# 💻 Einführung in Topic Modeling mit Python - Step 2: Train the model



In [None]:
# import libraries 

import pandas as pd # load source data

import gensim.corpora as corpora 
from gensim.models import LdaModel, CoherenceModel # evaluation
from gensim.test.utils import datapath # to save model data

from pprint import pprint # "pretty print" additional output method

## Daten einlesen und vorbereiten

In [None]:
# import data
source = pd.read_csv("../daten/speeches-bundesregierung_preprocessed.csv", encoding="utf-8")

In [None]:
source.head()

In [None]:
# extract speeches
speeches = source.loc[:, "preprocessed_text"].tolist()
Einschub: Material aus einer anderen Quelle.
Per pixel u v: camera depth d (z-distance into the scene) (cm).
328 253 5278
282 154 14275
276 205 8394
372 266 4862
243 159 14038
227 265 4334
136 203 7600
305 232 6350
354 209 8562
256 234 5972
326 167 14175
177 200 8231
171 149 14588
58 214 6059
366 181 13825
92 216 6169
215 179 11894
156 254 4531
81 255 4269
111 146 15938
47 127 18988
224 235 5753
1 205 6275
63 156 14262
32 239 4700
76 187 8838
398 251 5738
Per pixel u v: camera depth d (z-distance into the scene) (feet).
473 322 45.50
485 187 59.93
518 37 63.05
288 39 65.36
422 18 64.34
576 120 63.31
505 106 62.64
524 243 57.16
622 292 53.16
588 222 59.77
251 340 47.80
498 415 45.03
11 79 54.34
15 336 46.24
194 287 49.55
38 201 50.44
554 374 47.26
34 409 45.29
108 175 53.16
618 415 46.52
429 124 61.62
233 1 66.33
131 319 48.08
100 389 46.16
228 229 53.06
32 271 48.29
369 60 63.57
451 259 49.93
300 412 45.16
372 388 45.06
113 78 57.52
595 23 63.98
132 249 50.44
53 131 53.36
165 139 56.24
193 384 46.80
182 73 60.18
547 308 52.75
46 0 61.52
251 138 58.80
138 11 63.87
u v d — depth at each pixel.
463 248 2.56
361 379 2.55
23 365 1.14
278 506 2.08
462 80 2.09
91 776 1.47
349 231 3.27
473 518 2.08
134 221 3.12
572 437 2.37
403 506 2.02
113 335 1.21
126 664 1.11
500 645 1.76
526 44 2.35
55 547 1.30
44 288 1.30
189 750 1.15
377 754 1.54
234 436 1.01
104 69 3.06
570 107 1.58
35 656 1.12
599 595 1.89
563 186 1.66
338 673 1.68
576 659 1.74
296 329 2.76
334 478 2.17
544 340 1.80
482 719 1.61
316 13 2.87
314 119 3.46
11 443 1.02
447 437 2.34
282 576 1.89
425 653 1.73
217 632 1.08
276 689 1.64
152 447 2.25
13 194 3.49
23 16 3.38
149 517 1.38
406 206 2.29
# convert strings to word lists
speeches_list = []
for speech in speeches:
    speeches_list.append(speech.split())

print(speeches_list[-3])

## Textdaten quantifizierbar machen

1. Wort-ID-Dictionary erzeugen
2. Auf Basis des Wort-ID-Dictionaries wird jedes Dokument umgewandelt in eine Bag-of-Words der Form: ID(=Wort): Häufigkeit im Dokument.

In [None]:
# create dictionary where an unique id is assigned to each word in the corpus 
# this dicitionary is used as a reference in the modeling-process
id2word = corpora.Dictionary(speeches_list)

# save for future reference, update path
#from datetime import datetime
#id2word.save(f"{datetime.now()}-FILENAME.dict")

# load
#id2word.load(r"PATH.dict")

# view id2word-content
#print(id2word.token2id)

# create text corpus 
text_corpus = speeches_list

In [None]:
# term document frequency (bag of words) -> converts tokenized documents to sparse vector

corpus = []

for text in text_corpus:
    corpus.append(id2word.doc2bow(text))

#corpus = [id2word.doc2bow(text) for text in text_corpus] # above for-loop as list comprehension

# save doc2bow for future use, update path
#corpora.MmCorpus.serialize(f"{datetime.now()}-FILENAME", corpus)  

# View
print(f"Die Bag of Words für obiges Dokument sieht für die Topic-Modellierung so aus:\n {corpus[-3]}")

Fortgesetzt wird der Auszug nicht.